Washington is the capital of the United States. It is the place where the business of the country is attended to and the laws are made for the protection of the people. It is a wonderfully clean and beautiful city, and has many grand buildings which may well be called palaces. The White House, the home of the president, is the copy of a palace in Ireland which was built for the Duke of Leinster. The National Library is very large and some people think the building devoted to it is the most beautiful in the world. The Rogers Bronze Door which opens into the Capital is a great work of art. The most important things in the life of Columbus and the discovery of America are pictured in the bronze. This one door cost thirty thousand dollars.
There are large art galleries in Washington and many other buildings where you can pass day after day and constantly find new things to interest you. But before you leave the city you must be sure to visit the beautiful marble monument built in honor of George Washington.
Children Working in the Cotton Factory in a Big City.
At the mouth of the Hudson River is the great city of New York, next to the largest in the whole world. It contains many beautiful homes, fine churches, lovely parks, and business buildings many stories in height which, like others in Chicago, are called “sky scrapers.” On an island in New York Harbor stands the famous Statue of Liberty given to this country by France. Persons who wish to do so may climb up into the head of this statue which is in the form of a beautiful woman with a torch in her uplifted hand. The crown on the head is composed of windows from which there is a fine view of New York Harbor.
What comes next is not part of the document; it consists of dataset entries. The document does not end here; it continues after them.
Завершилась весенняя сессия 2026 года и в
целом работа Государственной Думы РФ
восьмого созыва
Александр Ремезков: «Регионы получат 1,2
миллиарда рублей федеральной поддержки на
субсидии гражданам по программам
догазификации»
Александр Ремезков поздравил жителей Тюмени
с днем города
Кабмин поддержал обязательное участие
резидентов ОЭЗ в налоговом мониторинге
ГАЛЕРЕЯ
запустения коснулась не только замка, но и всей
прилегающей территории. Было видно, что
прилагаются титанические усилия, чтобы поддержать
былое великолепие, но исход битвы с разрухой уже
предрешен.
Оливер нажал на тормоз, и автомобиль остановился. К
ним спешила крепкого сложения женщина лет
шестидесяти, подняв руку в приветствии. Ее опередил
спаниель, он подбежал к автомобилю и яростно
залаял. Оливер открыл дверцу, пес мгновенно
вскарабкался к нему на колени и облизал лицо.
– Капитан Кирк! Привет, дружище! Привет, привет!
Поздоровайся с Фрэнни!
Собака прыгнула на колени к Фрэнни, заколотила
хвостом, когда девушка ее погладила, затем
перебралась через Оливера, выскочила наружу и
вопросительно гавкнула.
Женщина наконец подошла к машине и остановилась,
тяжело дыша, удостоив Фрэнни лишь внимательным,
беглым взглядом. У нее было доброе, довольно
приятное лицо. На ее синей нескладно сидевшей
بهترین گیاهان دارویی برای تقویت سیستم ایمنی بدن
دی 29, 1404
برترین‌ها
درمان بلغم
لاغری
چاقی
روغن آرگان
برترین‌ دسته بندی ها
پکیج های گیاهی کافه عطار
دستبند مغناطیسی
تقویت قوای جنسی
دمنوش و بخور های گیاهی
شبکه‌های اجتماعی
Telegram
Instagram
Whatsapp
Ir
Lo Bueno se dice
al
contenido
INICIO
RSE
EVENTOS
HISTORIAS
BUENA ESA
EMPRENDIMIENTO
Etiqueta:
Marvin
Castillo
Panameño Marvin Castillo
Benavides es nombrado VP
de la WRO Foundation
Another island in the harbor is called Ellis Island, where most of the emigrants who have left their homes in other countries, land when they reach the United States. Irish and Poles, Italians and Russians, men with children clinging to their sides, and women with arms clasped around tiny babies, all dressed in the fashion of their old homes, step from the big ships and take their first breath of the free air of America almost under the shadow of the Statue of Liberty.